LNS access-limit	Maximum number of users that are allowed to access the LNS. The access-limit <max-number> access-type lns command has been run in the AAA view to limit the maximum number of users that are allowed to access the LNS.
Said check-rule rule1(increase)	Default login failure increment that can trigger fault detection on SAID nodes.
Said diag-rule(increase,reduce,rate)	Rule for triggering SAID fault diagnosis.
Said recover interval	Interval between two SAID fault recovery operations.
Said check-rule user-number(reduce-ratio)	User reduction rate threshold over which fault diagnosis and self-healing are triggered on SAID nodes.
Said check-rule flow-speed(reduce-ratio)	Traffic reduction rate threshold over which fault diagnosis and self-healing are triggered on SAID nodes.
Backup event log cfg(minor,major)	Minor and major alarm thresholds for the number of users during backup detections on an interface.

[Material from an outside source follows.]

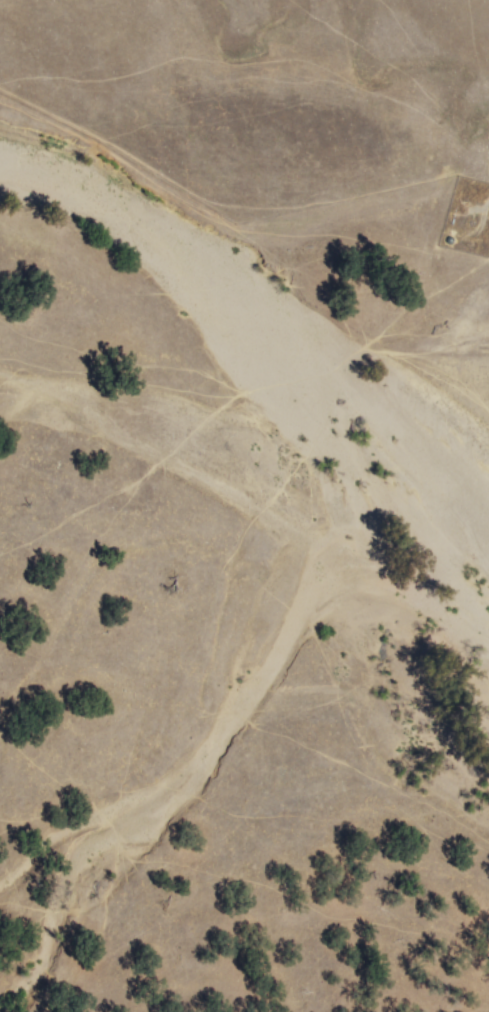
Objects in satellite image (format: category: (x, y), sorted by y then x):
road: (480, 210)
river: (260, 323)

Eth-trunk(10,20): The minor and major alarm thresholds for the number of users on an Eth-Trunk interface during backup detections are 10 and 20, respectively. GE(10,100): The minor and major alarm thresholds for the number of users on a GE interface during backup detections are 10 and 100, respectively. 10GE(1000,10000): The minor and major alarm thresholds for the number of users on a 10GE interface during backup detections are 1000 and 10000, respectively. 100GE(1000,10000): The minor and major alarm thresholds for the number of users on a 100GE interface during backup detections are 1000 and 10000, respectively.
Backup event log detect cfg	Backup detection interval and number of detections. interval: backup detection interval on an interface. all-count: total number of backup detections on an interface. fail-count: number of backup detection failures on an interface.
User-group load-balance	Whether the device is enabled to check the active/standby status of service-locations when performing the load balancing function in the scenario where multiple user groups are configured in the AAA domain and bound to a NAT instance. This field is displayed only after the load-balance user-group refer-service-location command in the AAA view.